Petit-à-petit, pas après pas, on continue sur ce long chemin obscur. Par chance, je commence à trouver parfois de la lumière dans ce tunnel. Je pense que j’ai passé le pire car mes filles commencent à être bien indépendantes (à savoir qu’elles savent s’habiller, se laver et se nourrir de manière autonome).

Savez-vous ce qui m’a donné également l’espoir ? Ce qui m’a permis de me rendre compte que pour finir, ma situation n’était pas aussi catastrophique que ça ? C’est vous, Mesdames et Messieurs de l’AFMR. Lorsque je me suis inscrite dans cette association, c’était avant tout pour avoir ces CHF 90.00 de babysitting ainsi que les frais de garde de 3 jours de maladie par enfant. Je n’attendais rien d’autre.

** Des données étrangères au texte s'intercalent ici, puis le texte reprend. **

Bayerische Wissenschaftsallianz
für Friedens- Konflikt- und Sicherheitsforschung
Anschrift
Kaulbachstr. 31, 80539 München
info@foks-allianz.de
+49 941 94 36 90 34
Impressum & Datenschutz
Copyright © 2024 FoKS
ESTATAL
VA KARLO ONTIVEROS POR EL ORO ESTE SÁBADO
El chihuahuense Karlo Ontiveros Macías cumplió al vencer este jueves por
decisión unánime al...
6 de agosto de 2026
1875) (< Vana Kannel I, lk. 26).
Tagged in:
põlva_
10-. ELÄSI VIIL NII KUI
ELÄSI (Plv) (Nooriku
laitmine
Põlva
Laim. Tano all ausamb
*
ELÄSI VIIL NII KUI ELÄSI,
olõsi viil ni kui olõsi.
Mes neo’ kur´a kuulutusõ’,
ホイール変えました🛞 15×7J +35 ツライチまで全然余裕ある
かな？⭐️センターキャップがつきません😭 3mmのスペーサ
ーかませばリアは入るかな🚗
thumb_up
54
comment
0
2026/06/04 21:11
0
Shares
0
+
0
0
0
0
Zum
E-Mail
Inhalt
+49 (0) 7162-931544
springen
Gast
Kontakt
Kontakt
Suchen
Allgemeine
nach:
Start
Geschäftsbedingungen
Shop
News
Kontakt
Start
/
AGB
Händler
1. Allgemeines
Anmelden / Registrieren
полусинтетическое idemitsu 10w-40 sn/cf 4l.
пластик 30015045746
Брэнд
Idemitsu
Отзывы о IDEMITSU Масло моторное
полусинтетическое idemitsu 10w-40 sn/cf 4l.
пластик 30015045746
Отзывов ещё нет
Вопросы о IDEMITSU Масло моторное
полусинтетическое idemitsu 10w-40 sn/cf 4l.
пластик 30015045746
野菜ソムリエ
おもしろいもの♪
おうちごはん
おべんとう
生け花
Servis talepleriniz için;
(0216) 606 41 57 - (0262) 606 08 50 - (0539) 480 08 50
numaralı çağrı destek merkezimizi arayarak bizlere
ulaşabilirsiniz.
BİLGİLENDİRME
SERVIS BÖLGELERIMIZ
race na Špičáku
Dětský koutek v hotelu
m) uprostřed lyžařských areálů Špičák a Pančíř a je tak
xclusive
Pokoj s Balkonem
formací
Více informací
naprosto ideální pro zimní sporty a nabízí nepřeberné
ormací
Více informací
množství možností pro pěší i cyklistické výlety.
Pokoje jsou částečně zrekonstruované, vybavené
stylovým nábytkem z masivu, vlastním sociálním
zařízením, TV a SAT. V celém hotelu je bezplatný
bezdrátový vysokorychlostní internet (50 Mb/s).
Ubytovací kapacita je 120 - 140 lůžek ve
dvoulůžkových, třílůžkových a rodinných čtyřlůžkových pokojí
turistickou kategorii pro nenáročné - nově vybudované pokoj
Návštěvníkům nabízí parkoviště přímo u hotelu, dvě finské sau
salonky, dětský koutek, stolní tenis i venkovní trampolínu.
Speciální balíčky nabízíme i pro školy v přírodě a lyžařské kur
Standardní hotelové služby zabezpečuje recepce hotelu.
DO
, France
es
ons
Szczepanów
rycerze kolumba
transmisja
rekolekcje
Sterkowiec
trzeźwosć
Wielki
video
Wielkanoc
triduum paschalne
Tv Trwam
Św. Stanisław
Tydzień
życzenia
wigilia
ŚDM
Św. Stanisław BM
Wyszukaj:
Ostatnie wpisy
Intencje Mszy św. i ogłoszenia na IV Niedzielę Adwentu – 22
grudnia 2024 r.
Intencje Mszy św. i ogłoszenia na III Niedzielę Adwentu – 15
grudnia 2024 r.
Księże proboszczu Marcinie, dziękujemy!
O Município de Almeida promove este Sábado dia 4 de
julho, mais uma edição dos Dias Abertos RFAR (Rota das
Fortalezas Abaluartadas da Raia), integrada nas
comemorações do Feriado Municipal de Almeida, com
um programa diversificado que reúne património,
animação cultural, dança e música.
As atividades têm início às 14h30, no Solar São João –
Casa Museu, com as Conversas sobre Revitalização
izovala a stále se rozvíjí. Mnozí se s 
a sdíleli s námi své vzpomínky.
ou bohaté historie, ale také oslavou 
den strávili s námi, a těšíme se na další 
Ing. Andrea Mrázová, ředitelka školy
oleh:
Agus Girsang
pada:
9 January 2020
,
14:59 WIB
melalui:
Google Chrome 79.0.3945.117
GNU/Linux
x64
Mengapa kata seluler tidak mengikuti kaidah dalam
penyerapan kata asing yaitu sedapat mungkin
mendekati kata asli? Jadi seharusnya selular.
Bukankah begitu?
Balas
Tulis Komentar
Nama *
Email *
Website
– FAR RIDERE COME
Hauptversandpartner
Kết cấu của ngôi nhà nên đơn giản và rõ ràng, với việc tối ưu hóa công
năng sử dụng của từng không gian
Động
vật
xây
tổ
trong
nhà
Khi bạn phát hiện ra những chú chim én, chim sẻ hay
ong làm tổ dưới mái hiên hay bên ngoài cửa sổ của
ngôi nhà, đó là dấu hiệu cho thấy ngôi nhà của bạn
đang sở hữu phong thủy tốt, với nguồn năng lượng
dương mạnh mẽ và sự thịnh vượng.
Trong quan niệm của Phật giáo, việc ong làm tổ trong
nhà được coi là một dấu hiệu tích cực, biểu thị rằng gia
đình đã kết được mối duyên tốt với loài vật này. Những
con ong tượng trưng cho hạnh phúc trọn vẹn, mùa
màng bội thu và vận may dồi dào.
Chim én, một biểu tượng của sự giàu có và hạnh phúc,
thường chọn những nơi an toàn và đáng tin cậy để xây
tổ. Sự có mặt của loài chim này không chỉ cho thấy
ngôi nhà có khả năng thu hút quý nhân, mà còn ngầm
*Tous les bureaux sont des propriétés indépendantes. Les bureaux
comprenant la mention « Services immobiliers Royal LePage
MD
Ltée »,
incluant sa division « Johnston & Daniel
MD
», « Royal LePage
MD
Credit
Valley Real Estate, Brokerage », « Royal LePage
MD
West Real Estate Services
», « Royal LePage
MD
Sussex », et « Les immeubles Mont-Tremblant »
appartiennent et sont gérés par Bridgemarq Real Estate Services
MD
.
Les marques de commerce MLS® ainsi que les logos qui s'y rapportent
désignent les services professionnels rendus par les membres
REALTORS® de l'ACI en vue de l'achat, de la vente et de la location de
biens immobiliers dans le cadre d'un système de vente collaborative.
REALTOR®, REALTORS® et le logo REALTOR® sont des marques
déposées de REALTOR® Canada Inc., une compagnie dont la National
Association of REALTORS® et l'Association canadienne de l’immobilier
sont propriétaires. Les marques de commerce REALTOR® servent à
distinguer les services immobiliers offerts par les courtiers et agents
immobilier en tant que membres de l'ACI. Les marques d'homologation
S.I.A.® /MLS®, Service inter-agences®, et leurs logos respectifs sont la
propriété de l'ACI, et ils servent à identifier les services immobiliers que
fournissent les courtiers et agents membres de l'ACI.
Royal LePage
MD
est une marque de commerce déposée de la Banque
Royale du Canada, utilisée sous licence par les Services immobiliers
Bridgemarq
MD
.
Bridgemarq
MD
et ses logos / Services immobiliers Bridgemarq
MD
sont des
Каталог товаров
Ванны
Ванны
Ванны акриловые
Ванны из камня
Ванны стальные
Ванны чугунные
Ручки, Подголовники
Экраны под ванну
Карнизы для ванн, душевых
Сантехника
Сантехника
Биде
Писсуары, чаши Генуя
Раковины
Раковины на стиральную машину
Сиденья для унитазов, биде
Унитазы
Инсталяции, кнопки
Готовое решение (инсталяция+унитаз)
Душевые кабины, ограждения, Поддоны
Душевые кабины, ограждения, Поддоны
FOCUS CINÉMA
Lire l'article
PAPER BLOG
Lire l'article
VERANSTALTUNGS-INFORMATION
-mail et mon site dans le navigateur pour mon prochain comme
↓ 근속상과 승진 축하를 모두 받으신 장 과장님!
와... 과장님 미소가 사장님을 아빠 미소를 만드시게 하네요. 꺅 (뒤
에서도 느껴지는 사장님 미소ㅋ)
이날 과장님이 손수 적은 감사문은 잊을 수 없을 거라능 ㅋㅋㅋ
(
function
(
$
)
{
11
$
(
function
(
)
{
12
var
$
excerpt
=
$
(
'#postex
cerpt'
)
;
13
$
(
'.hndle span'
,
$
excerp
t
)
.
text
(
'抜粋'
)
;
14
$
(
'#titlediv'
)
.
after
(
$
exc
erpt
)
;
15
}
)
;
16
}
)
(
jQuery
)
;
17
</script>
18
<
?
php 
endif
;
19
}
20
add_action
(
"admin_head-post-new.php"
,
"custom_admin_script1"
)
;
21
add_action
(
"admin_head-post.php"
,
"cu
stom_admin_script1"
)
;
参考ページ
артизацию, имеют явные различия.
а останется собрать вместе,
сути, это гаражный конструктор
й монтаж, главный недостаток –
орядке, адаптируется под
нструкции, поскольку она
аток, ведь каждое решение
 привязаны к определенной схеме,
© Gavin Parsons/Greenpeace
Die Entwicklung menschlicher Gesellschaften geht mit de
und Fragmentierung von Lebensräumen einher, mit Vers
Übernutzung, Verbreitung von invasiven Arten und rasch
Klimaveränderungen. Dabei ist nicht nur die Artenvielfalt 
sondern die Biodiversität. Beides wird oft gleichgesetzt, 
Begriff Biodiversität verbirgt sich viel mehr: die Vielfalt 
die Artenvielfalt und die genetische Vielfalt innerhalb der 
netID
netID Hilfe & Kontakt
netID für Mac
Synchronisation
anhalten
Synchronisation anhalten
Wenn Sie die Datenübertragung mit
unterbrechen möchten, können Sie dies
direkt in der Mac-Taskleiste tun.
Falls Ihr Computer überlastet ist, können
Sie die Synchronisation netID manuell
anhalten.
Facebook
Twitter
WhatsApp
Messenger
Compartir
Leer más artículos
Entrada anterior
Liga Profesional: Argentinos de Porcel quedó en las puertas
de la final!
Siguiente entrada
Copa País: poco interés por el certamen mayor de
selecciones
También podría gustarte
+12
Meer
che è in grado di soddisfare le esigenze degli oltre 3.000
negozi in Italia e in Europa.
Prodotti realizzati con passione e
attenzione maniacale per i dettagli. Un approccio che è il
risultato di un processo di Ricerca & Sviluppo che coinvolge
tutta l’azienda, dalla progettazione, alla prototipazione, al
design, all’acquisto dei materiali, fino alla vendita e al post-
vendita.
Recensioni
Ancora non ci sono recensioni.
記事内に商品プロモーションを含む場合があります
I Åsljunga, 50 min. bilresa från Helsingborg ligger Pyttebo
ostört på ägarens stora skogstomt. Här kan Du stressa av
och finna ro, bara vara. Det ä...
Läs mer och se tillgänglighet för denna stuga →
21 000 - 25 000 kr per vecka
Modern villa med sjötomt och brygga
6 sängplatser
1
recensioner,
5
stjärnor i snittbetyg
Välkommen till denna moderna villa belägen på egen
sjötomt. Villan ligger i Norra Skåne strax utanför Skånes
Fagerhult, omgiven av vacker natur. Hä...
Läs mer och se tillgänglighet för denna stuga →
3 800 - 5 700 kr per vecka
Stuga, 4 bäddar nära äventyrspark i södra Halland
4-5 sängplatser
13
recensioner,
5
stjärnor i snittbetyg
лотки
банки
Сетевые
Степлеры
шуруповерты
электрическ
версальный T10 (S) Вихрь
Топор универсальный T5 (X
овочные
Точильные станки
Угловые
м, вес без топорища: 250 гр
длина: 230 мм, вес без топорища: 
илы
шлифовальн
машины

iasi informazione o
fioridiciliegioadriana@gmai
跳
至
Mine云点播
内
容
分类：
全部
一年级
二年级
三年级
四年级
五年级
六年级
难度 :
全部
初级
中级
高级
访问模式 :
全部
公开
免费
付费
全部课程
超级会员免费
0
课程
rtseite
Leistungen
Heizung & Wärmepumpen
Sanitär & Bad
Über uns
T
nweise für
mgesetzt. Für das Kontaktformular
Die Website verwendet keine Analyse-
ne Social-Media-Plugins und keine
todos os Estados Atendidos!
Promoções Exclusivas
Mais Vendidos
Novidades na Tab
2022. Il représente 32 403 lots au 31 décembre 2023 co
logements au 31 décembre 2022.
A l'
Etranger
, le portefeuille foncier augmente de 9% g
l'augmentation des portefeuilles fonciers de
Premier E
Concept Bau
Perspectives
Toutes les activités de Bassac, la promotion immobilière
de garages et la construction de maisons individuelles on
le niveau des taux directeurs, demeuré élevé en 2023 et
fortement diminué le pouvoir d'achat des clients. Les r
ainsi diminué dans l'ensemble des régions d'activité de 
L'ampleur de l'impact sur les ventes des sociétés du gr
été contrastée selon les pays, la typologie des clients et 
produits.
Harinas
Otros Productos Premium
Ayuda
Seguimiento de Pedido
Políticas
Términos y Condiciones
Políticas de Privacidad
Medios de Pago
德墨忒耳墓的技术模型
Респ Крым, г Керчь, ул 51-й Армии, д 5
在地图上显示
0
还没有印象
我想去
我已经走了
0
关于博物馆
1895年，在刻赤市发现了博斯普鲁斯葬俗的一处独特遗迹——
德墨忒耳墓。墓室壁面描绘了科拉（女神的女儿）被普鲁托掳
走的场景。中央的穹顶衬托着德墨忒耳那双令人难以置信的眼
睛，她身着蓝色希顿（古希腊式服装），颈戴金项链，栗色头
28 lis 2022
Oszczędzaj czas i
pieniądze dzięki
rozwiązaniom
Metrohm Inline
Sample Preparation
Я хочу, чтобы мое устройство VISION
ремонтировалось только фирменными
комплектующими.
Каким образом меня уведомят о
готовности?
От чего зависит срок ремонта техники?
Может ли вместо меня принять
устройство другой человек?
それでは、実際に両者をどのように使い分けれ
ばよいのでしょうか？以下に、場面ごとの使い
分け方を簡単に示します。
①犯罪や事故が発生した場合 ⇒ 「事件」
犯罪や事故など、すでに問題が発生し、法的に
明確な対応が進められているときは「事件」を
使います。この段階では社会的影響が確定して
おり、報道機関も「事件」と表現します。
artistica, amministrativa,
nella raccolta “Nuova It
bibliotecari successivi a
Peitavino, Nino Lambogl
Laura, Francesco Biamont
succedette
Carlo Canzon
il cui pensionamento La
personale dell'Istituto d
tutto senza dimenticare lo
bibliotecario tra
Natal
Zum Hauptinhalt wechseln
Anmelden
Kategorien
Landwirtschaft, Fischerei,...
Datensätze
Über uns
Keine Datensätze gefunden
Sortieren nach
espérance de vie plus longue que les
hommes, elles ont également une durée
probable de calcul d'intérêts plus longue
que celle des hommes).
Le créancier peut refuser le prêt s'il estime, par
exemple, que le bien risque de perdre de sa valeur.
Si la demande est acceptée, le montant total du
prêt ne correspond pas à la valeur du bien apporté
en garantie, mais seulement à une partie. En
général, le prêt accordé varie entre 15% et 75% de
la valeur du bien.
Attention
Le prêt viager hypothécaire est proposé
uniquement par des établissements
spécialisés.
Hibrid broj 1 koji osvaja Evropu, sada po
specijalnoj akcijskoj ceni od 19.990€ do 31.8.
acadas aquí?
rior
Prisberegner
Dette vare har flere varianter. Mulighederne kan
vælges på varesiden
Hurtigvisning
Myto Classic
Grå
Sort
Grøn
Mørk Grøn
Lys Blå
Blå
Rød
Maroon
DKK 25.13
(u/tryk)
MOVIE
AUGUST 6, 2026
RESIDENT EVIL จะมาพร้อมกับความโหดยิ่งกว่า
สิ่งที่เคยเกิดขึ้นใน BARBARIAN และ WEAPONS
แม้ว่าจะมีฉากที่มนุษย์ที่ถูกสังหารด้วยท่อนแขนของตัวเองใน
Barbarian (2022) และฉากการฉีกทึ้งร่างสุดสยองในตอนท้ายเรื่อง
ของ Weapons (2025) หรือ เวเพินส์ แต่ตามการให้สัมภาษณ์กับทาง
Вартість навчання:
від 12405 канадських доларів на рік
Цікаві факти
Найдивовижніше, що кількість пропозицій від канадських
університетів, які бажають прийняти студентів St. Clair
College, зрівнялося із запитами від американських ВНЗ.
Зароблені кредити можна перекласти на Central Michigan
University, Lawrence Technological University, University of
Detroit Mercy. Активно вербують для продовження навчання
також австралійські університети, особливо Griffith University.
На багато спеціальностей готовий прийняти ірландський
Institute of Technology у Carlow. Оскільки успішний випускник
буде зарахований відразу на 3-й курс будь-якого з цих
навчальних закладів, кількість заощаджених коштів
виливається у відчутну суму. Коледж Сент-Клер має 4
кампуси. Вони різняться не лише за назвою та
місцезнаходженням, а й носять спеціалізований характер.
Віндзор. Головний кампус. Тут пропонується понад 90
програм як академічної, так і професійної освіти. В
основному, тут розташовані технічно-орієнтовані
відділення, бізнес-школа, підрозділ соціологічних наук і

Cependant,  il a fallu que je sois libre le jour où il y avait l’accueil des nouveaux membres : j’ai commencé à connaître les membres de cette association. De fil en aiguille, en vous écoutant parler de vos histoires de divorce, et toutes les galères auxquelles vous êtes confrontés quotidiennement avec votre ex ou vos problèmes financiers, j’ai retrouvé espoir. Toutefois, je ne veux pas que mes paroles soient mal interprétées, je ne prends pas du plaisir à vos malheurs, mais en faisant le bilan de ma vie et de ce que j’ai ou je n’ai pas, j’ai compris que ma situation n’est pas aussi catastrophique que je le croyais. Certes, je n’ai pas un weekend sur deux ou la moitié des vacances pour me ressourcer, mais je peux me reconstruire et je n’ai de compte à rendre à personne. Bien sûr que tout repose sur mes épaules concernant l’éducation et l’avenir de mes filles, mais en tant que femme, je pourrais peut-être rencontrer un nouveau compagnon, sans que mon ex me mette des bâtons dans les roues. Je suis même en train de travailler sur ce point et ma kinésiologue m’aide énormément à franchir ce nouveau cap.

Grâce à cette association, j’ai retrouvé le goût d’être maman, de passer du bon temps avec des gens formidables, d’autant plus que mes filles s’éclatent avec vos enfants.

Qu’ai-je appris de cet événement  tragique ? Il faut garder espoir. Le chemin peut être long dans le noir et on ne comprend pas toujours ce qui nous arrive. Pourquoi  toute cette injustice ? Pourquoi moi et pas les autres ? Qu’ai-je fait de si terrible pour devoir traverser cette épreuve ? Mais tôt ou tard, la roue tourne. Et je ferai tout ce qui est en mon pouvoir pour que ma famille soit heureuse avec ou sans nouveau compagnon.